The enemy is no dummy [writes West]. He knows that the body and sex are meant to proclaim the divine mystery. And from his perspective, this proclamation must be stifled. Men and women must be kept from recognizing the mystery of God in their bodies. ... [T]his is precisely the blindness that original sin introduced at the serpent's prompting. (p. 12)


I am put in mind of a woman friend who I will identify only as "Ms. V. V.", since I met her when we served together as VISTA Volunteers — in Volunteers In Service To America — back in the early 1970s. During that two-year period we were girlfriend and boyfriend, but, beyond that, Ms. V. V. taught me a lot.

Ms. V. V., along with several of her women roommates, introduced me to feminism, or women's liberation, as it was called then. Before their letting me in on what the phrase "male chauvinist pig" suggested, I had no clue that women were being systematically treated as second-class citizens. That was wake-up call number one for me.

Wake-up call number two came when, during a meeting of all of us VISTA volunteers, Ms. V. V. held forth on the need for heterosexual people such as most of us presumably were to respect the rights of gay and lesbian people.

Later, after our VISTA service was over, Ms. V. V. paid me a visit in my hometown of Bethesda. Maryland, with her female lover in tow! That was wake-up call number three.

Some years after that, Ms. V. V. paid me a visit in Baltimore, during which she told me that she had had a brief, unplanned affair with a man whom she had wanted to console over an emotional loss that he had sustained. She said she was not exclusively lesbian, but bisexual — which didn't shock me, since we two had been sexually intimate, a year or so before. Unfortunately, Ms. V.V.'s sexual encounter had resulted in a pregnancy ... and an abortion. That was wake-up call number four.

As a result of the great respect and liking I had (and still have) for Ms. V. V., I long ago internalized many of her values: pro-women's rights, pro-gay rights, pro-abortion rights. I think it fair to say that she is one of the best people I have ever known, in terms of her caring for and about others. In many ways, though she is not a practicing Christian, Ms.
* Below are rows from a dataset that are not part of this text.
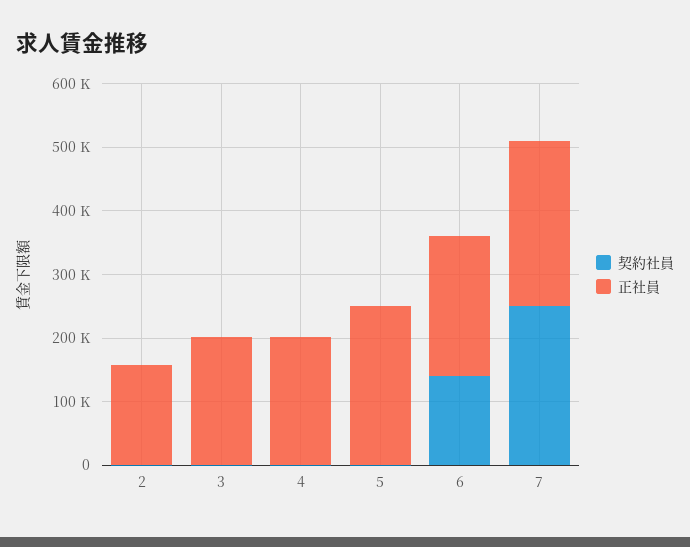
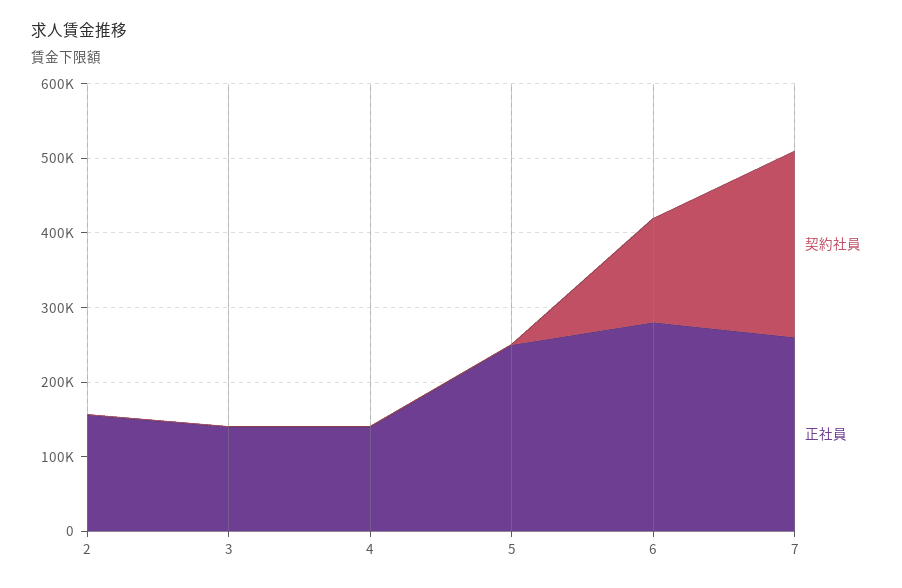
  {
    "契約社員": {
      "2": 0,
      "3": 0,
      "4": 0,
      "5": 0,
      "6": 140000,
      "7": 260000
    },
    "正社員": {
      "2": 160000,
-     "3": 200000,
+     "3": 140000,
-     "4": 200000,
+     "4": 140000,
      "5": 260000,
-     "6": 220000,
+     "6": 280000,
      "7": 260000
    }
  }

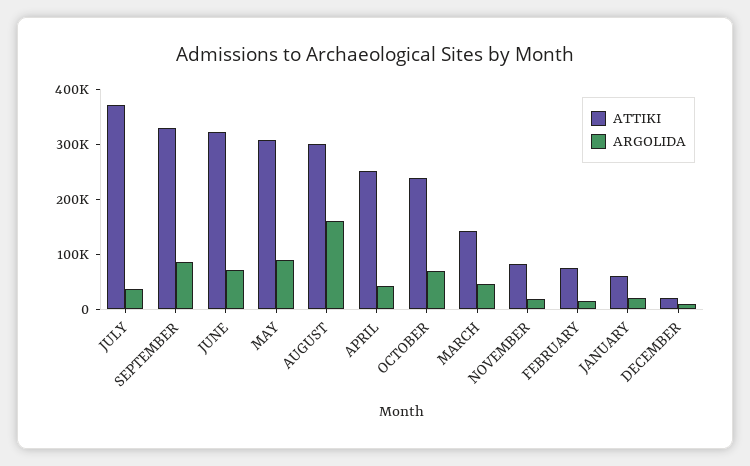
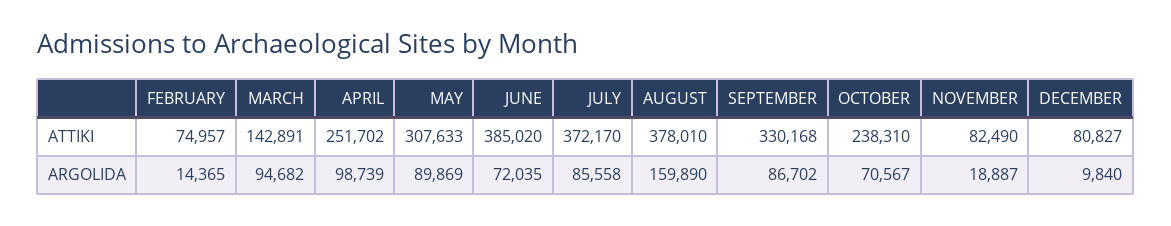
  {
    "ATTIKI": {
      "JULY": 372170,
      "SEPTEMBER": 330168,
-     "JUNE": 320000,
+     "JUNE": 385020,
      "MAY": 307633,
-     "AUGUST": 300000,
+     "AUGUST": 378010,
      "APRIL": 251702,
      "OCTOBER": 238310,
      "MARCH": 142891,
      "NOVEMBER": 82490,
      "FEBRUARY": 74957,
-     "JANUARY": 60000,
-     "DECEMBER": 20000
+     "DECEMBER": 80827
    },
    "ARGOLIDA": {
-     "JULY": 40000,
+     "JULY": 85558,
      "SEPTEMBER": 86702,
      "JUNE": 72035,
      "MAY": 89869,
      "AUGUST": 159890,
-     "APRIL": 40000,
+     "APRIL": 98739,
      "OCTOBER": 70567,
-     "MARCH": 40000,
+     "MARCH": 94682,
      "NOVEMBER": 18887,
      "FEBRUARY": 14365,
-     "JANUARY": 20000,
      "DECEMBER": 9840
    }
  }

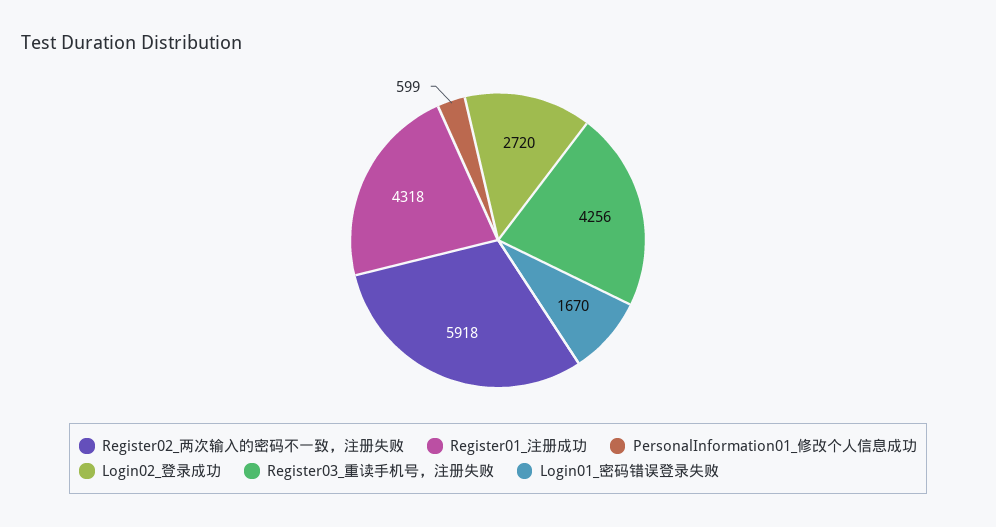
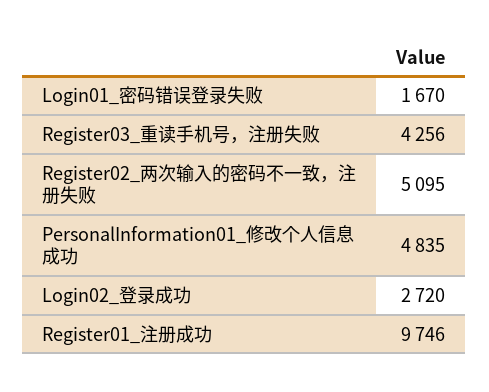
  {
-   "Register02_两次输入的密码不一致，注册失败": 5918,
+   "Register02_两次输入的密码不一致，注册失败": 5095,
-   "Register01_注册成功": 4318,
+   "Register01_注册成功": 9746,
-   "PersonalInformation01_修改个人信息成功": 599,
+   "PersonalInformation01_修改个人信息成功": 4835,
    "Login02_登录成功": 2720,
    "Register03_重读手机号，注册失败": 4256,
    "Login01_密码错误登录失败": 1670
  }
V. V. exemplifies the compassionate outlook which lies at the heart of Christian experience.

Yet, according to the Pope's theology of the body, she would seem to be a "sinner" on at least three counts, engaging in other than purely heterosexual sex, having unmarried sex with a man, and having an abortion ... and possibly morally wrong on a fourth count also, if her brand of feminism doesn't pass muster.

On top of that, West seems to hold, one is to call Ms. V. V.'s "blindness" the upshot of satanic activity!
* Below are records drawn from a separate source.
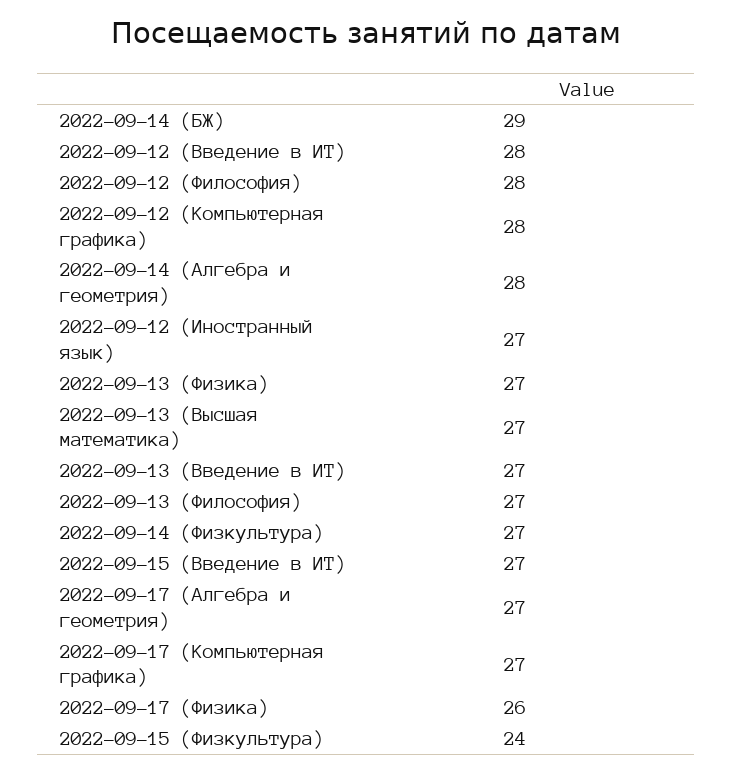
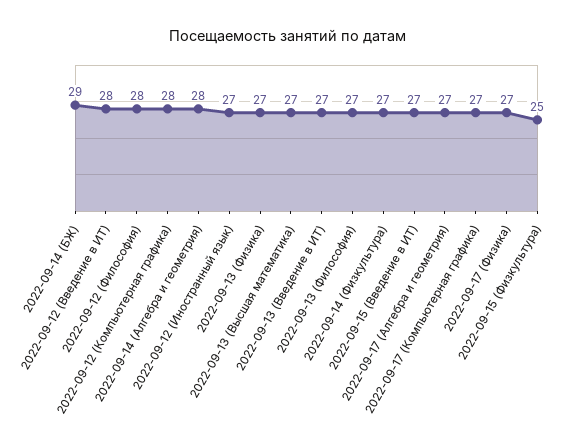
  {
    "2022-09-14 (БЖ)": 29,
    "2022-09-12 (Введение в ИТ)": 28,
    "2022-09-12 (Философия)": 28,
    "2022-09-12 (Компьютерная графика)": 28,
    "2022-09-14 (Алгебра и геометрия)": 28,
    "2022-09-12 (Иностранный язык)": 27,
    "2022-09-13 (Физика)": 27,
    "2022-09-13 (Высшая математика)": 27,
    "2022-09-13 (Введение в ИТ)": 27,
    "2022-09-13 (Философия)": 27,
    "2022-09-14 (Физкультура)": 27,
    "2022-09-15 (Введение в ИТ)": 27,
    "2022-09-17 (Алгебра и геометрия)": 27,
    "2022-09-17 (Компьютерная графика)": 27,
-   "2022-09-17 (Физика)": 26,
+   "2022-09-17 (Физика)": 27,
-   "2022-09-15 (Физкультура)": 24
+   "2022-09-15 (Физкультура)": 25
  }

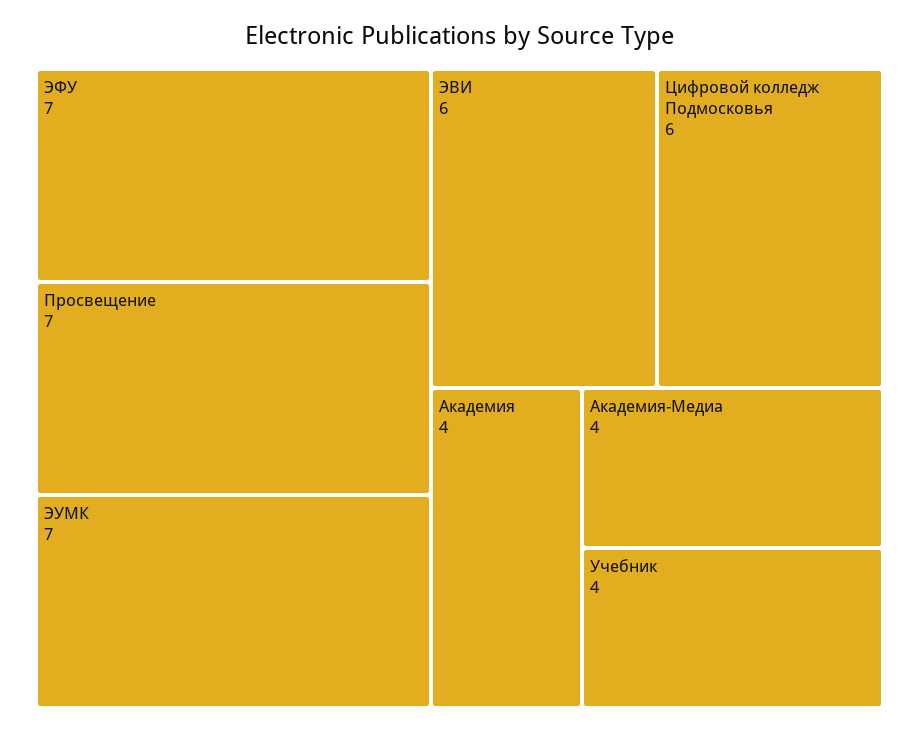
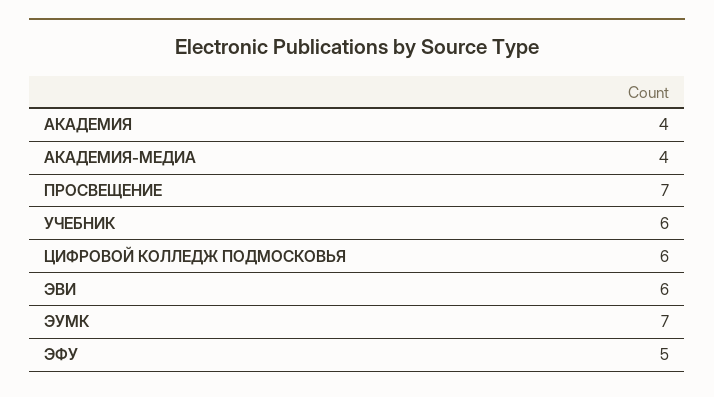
  {
-   "ЭФУ": 7,
+   "ЭФУ": 5,
    "Просвещение": 7,
    "ЭУМК": 7,
    "ЭВИ": 6,
    "Цифровой колледж Подмосковья": 6,
    "Академия": 4,
    "Академия-Медиа": 4,
-   "Учебник": 4
+   "Учебник": 6
  }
That's very hard for me to take.


Not only that, but it would seem to make it a slam dunk that Ms. V. V. could never be persuaded of the rightness of John Paul II's theology of the body. I mean, it's hard enough to convince an unbeliever that God exists — much less the Devil. After all, I, a regular churchgoer, can't even remember the last time I heard Satan mentioned from the Catholic pulpit.

When theology is based not on objective notions that are demonstrable to reason, but on subjective human experience, something like satanic machinations would, admittedly, seem to be an explanation for why so many people are blind to the truth of that theology. But saying so takes the button of personal inner experience — confusion, resistance, willfulness — and promptly sews a vest of "objective categories" on it — "the enemy," the wily serpent in the Garden of Eden story.
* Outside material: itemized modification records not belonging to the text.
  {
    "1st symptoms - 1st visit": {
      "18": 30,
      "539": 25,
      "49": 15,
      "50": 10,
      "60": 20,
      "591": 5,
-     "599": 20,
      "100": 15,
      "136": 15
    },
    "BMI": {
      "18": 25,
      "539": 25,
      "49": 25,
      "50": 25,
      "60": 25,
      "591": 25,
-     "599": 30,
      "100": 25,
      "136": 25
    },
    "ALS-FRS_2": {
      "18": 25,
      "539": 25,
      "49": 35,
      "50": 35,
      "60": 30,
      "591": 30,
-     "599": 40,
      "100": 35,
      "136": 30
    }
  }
That's putting the cart well before the horse, and West has no business bringing it up at the very outset of his discussion of John Paul II's theology of the body. It's a stumbling block to belief, not a help.

In "The Body & the Spiritual Battle" (pp. 12-13), the section in which he brings up "the enemy," West alludes to John Paul II's writing that "the union of the sexes 'is placed at the center of the great struggle between good and evil, between life and death, between love and all that is opposed to love.'" He should have stuck to just that, and left out the archaic stuff about "the enemy"!